After encouraging massive investment to boost the capital’s hotel infrastructure ahead of the 2004 Games, the government and Olympic organizers have failed to properly advertise Athens as an international tourist destination, hoteliers complained yesterday.

The Athens Hoteliers’ Association told a press conference yesterday that a total of 1.3 billion euros is being plowed into hotel infrastructure ahead of next August’s Olympics — 900 million on upgrading existing units and 400 million on building new ones.
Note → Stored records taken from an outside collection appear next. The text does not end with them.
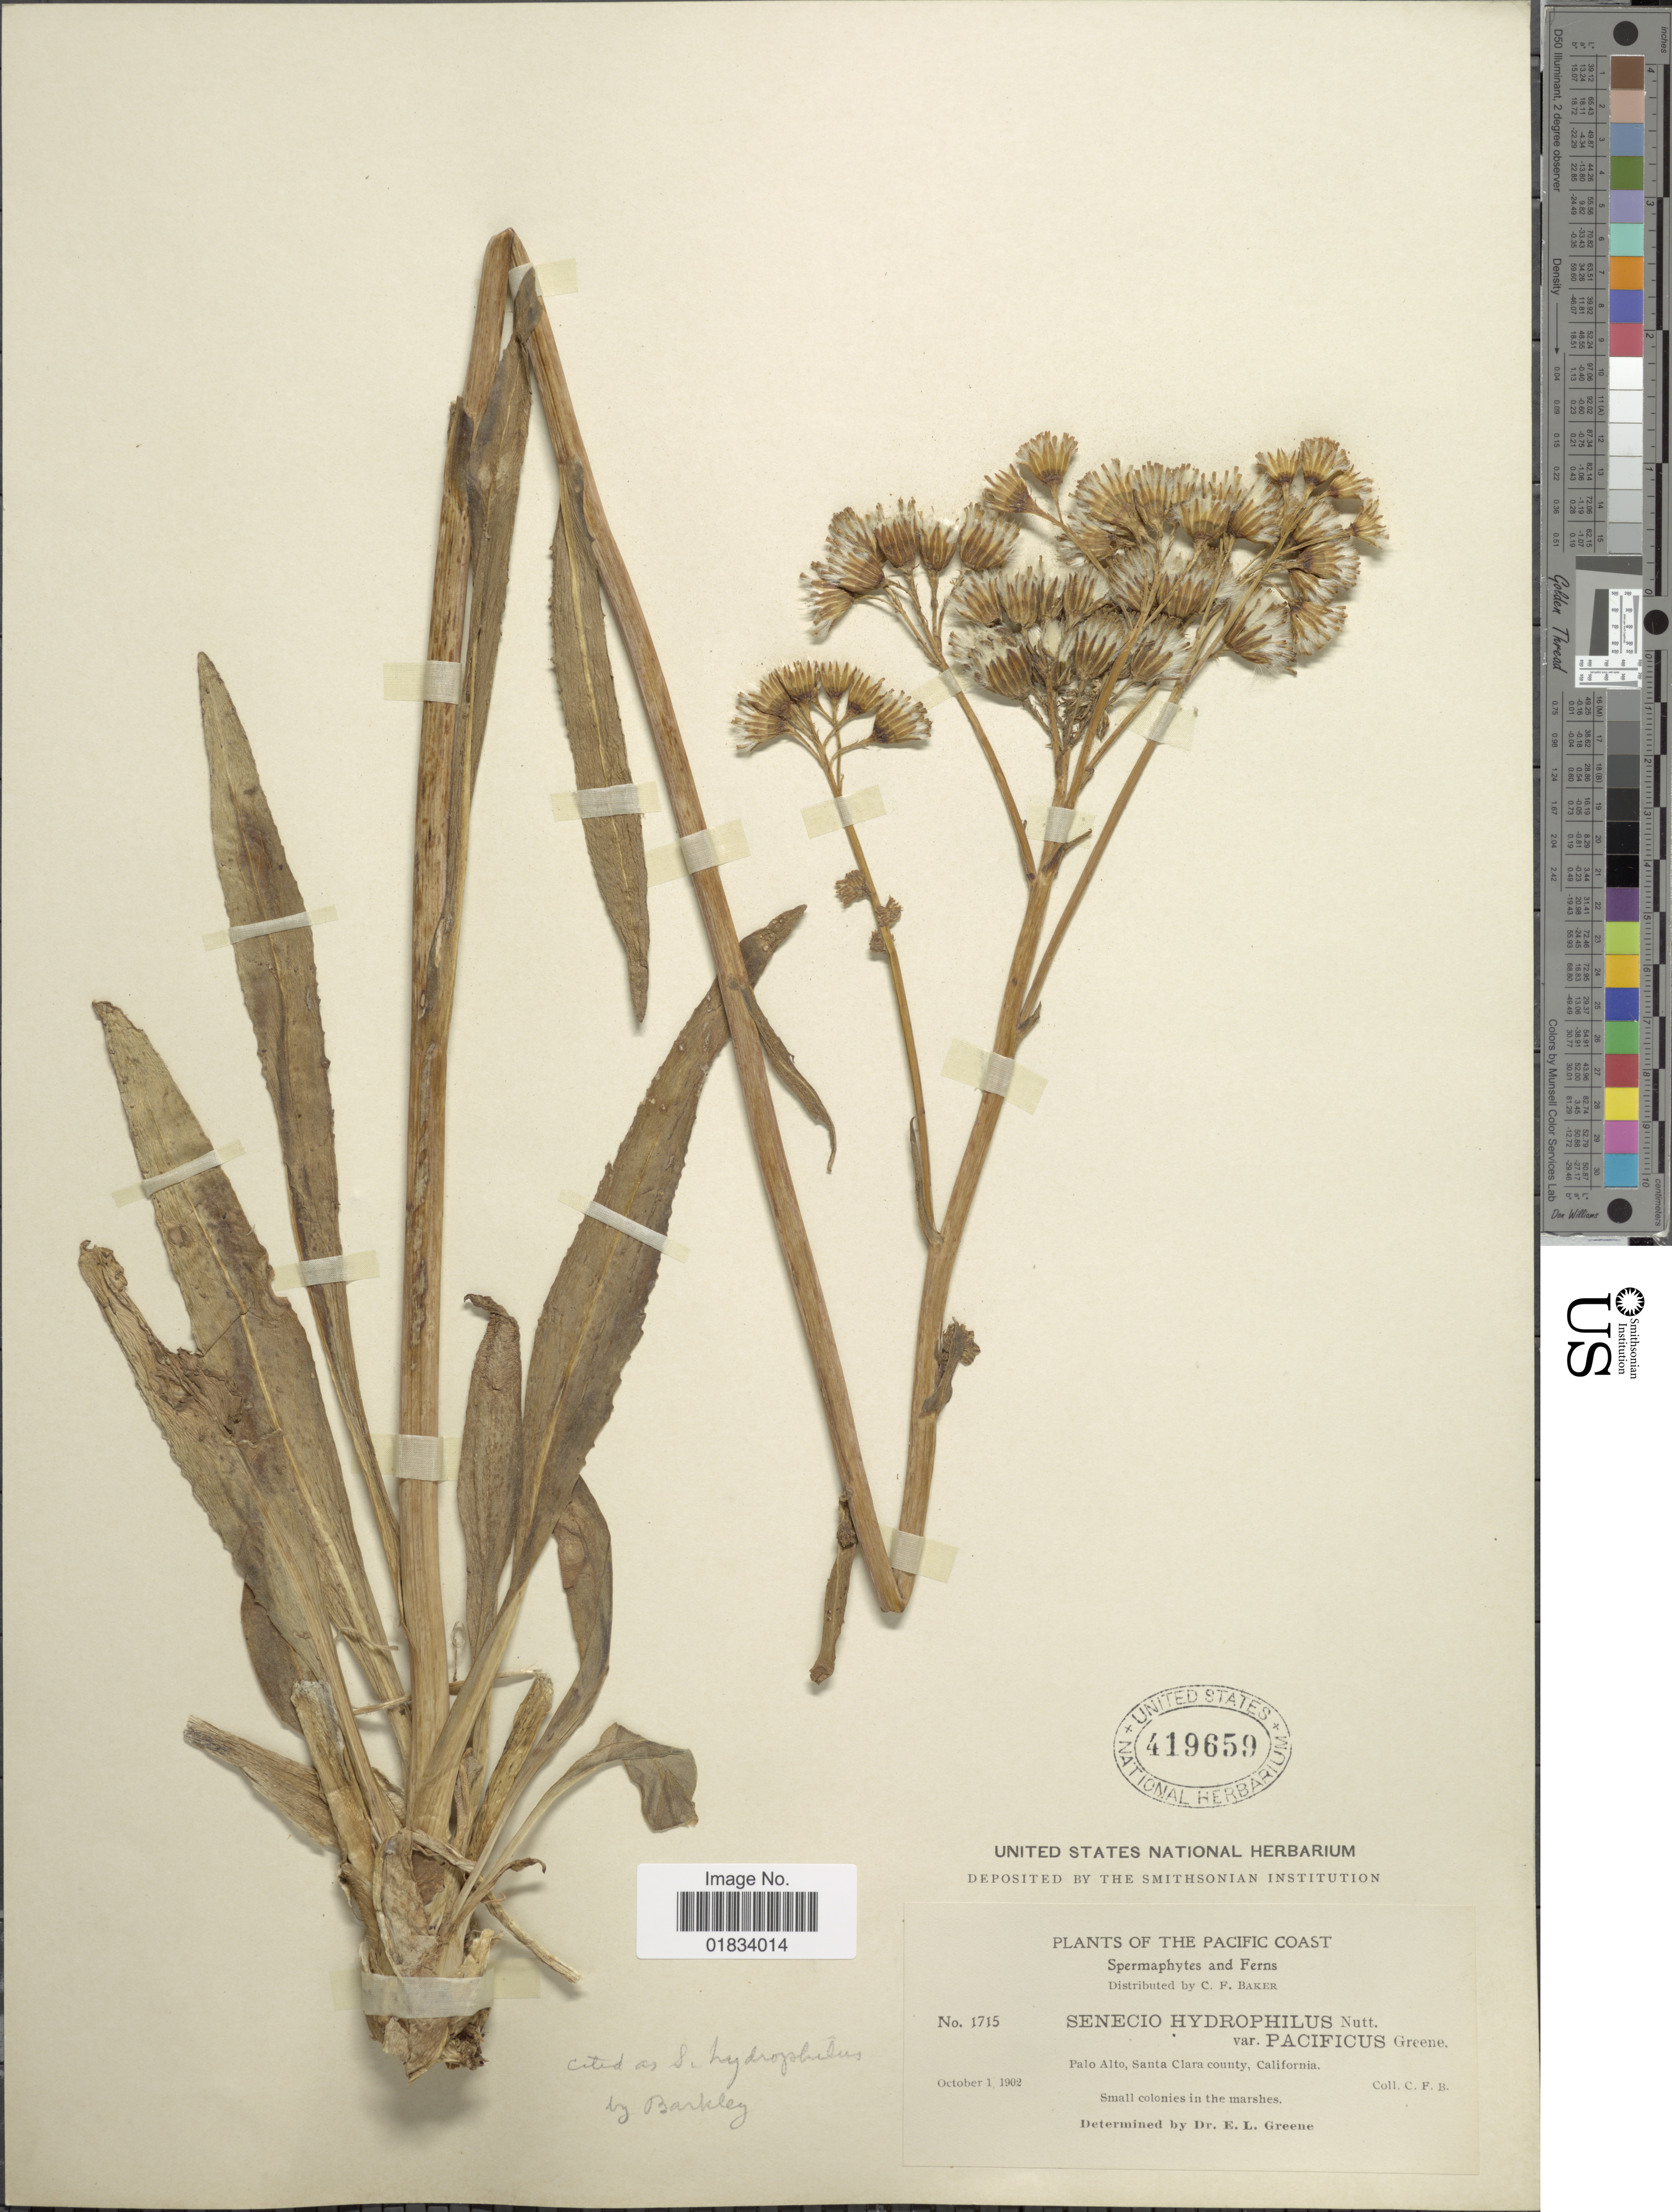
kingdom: Plantae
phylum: Tracheophyta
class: Magnoliopsida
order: Asterales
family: Asteraceae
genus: Senecio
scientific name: Senecio hydrophilus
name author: Nutt.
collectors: C. F. Baker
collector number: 1715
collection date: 1902-10-01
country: United States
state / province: California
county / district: Santa Clara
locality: The Pacific Coast, Palo Alto, Santa Clara county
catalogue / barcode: US 419659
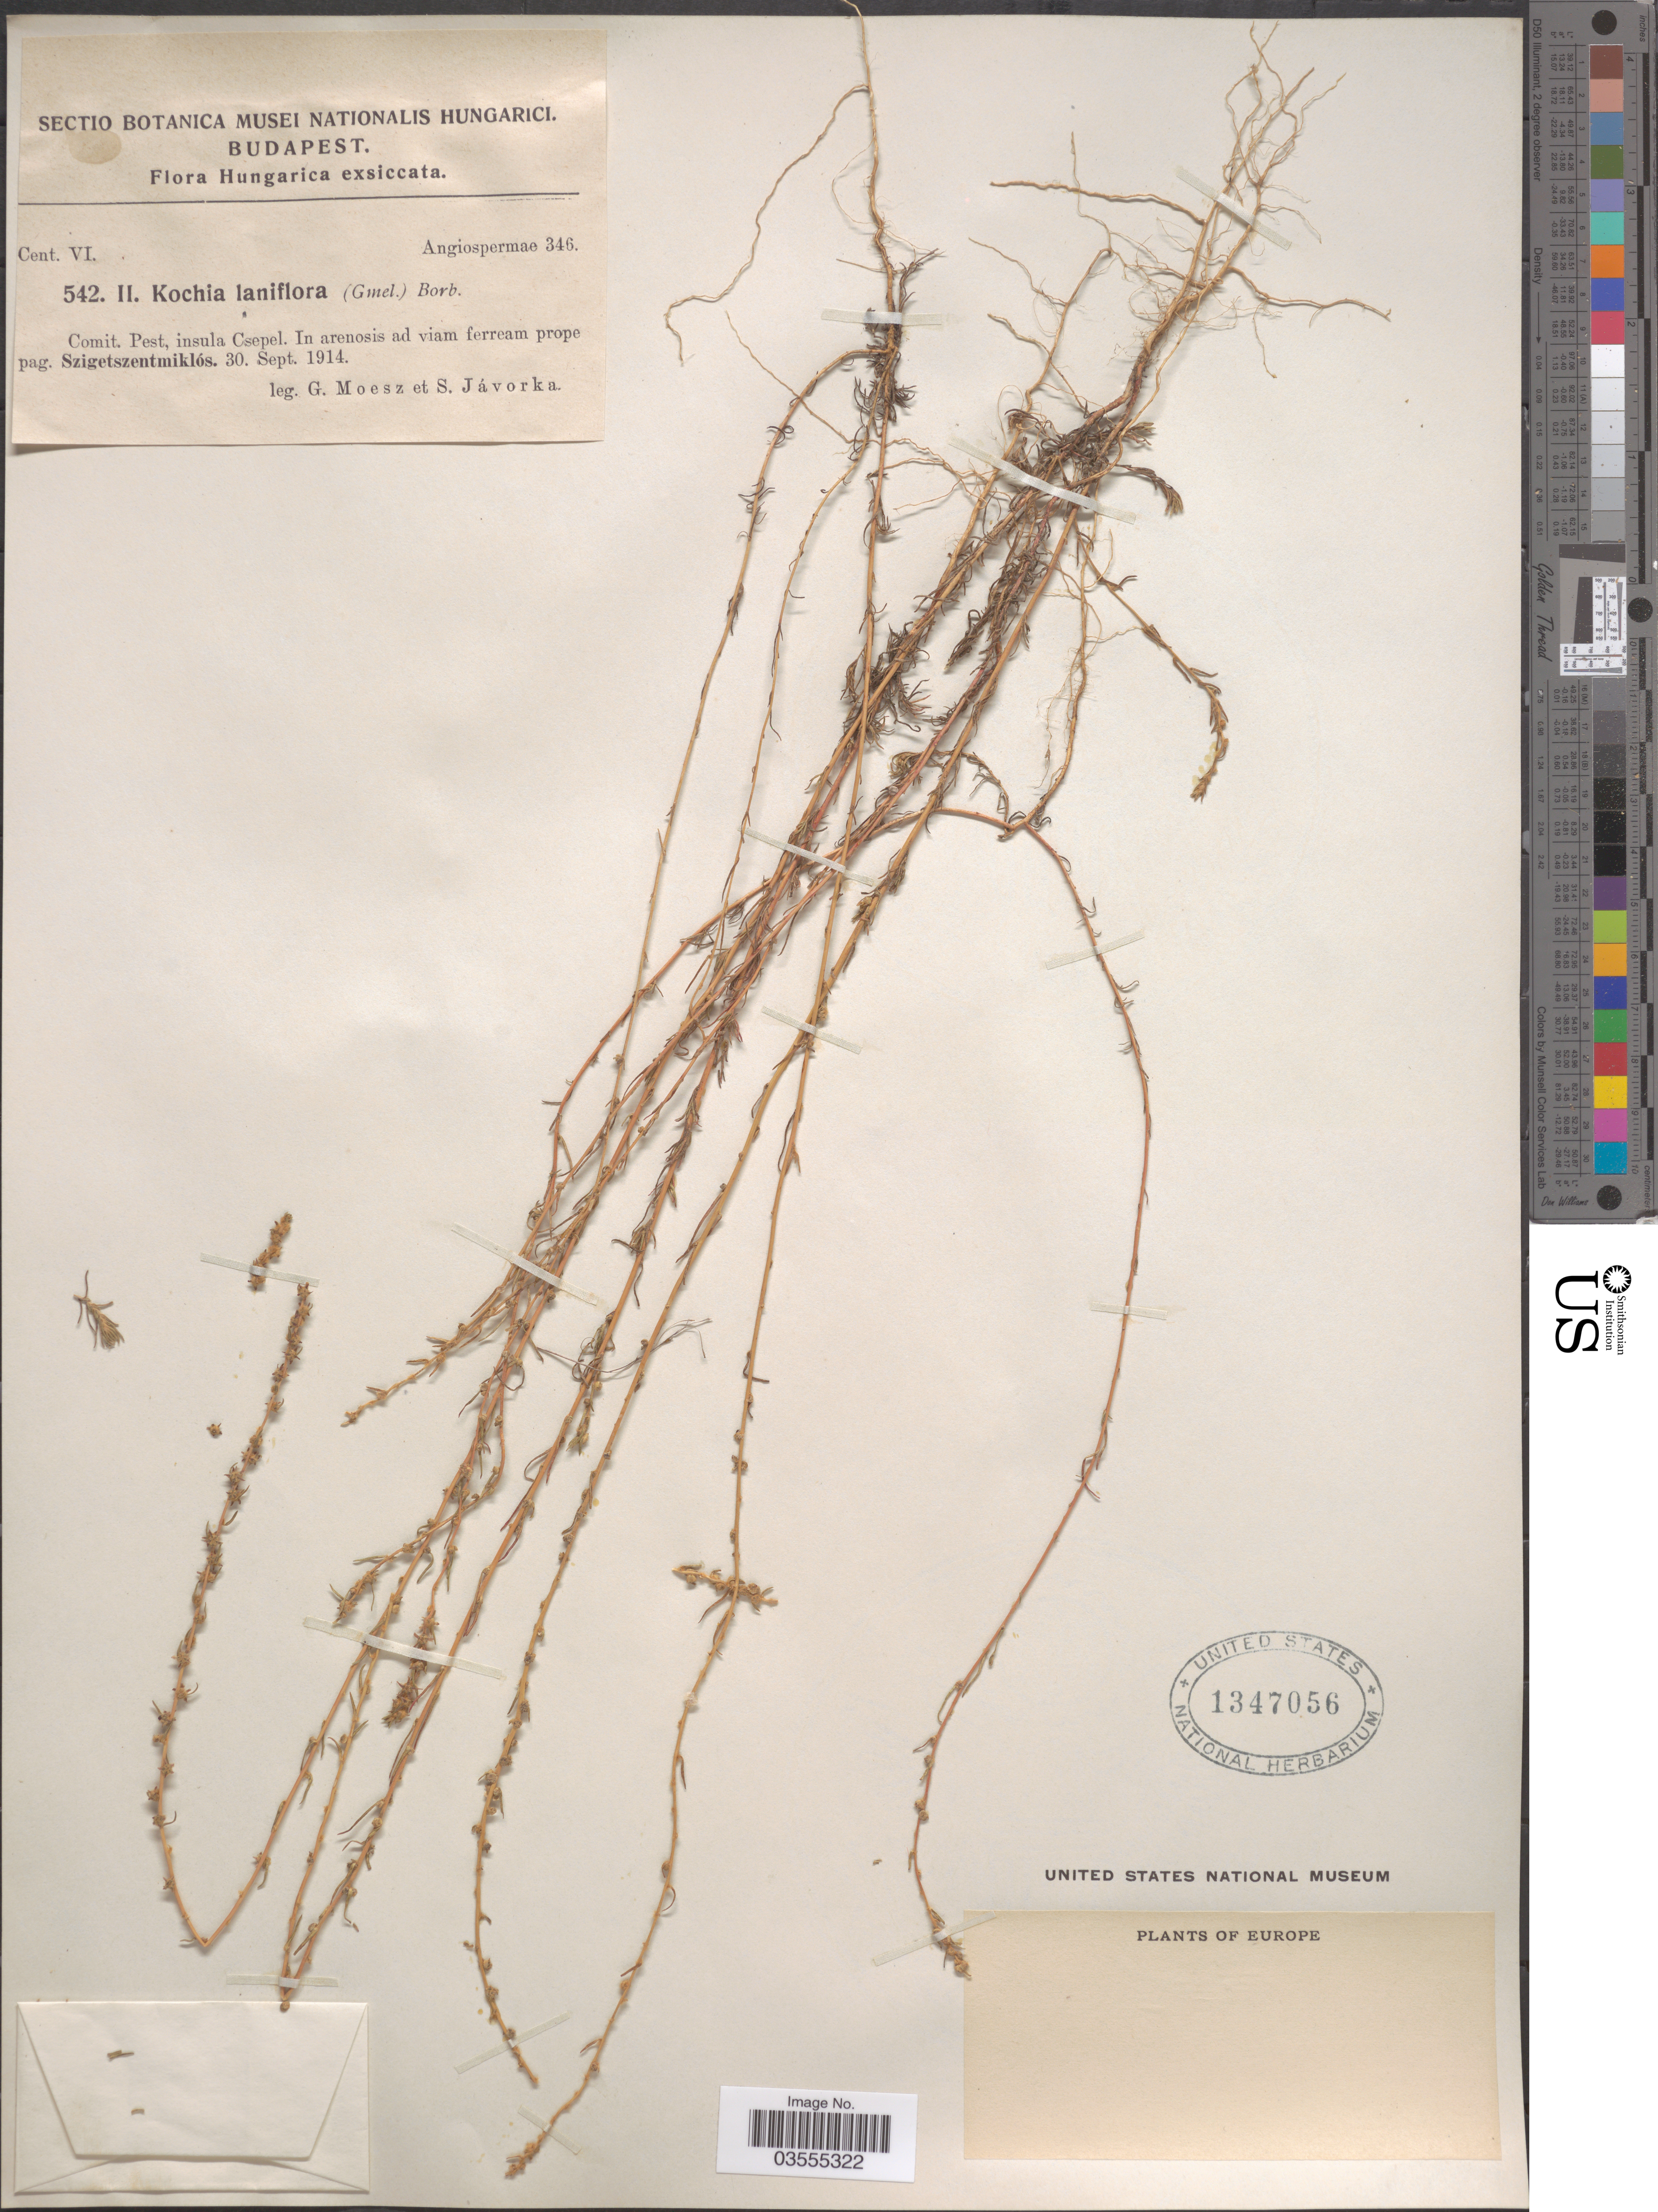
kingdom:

The city will have 5,000 new hotel beds in time for the Games, a 9.5 percent increase.

But in January-August 2003, occupancy rates at Attica hotels — most of which are in the capital — have fallen 12.5 percent over the corresponding period of 2002, the association said, resulting in losses of 25-30 million euros for hoteliers.

Overall stays in Athens were 15-20 percent lower than in Sydney before the 2000 Olympics, hoteliers said, blaming the government for not having done enough to sell the city as a destination, rather than a simple stopover for visitors heading to island or other mainland resorts.

“We were promised Athens would be intensively promoted as a tourist destination abroad,” the association’s chairman, Giorgos Tsakiris, told Agence France-Presse. “None of that has materialized.” Tsakiris said the association would not rule out legal action to force the government and the organizing committee to fulfill their part of a deal under which hoteliers would boost infrastructure ahead of the Games in return for state promotion.

The state-run Greek National Tourism Organization countered that it would have been foolish to advertise Athens during the Iraq war.

An overwhelming 95 percent of rooms in top Athens hotels have been reserved for assorted Olympics officials during the Games.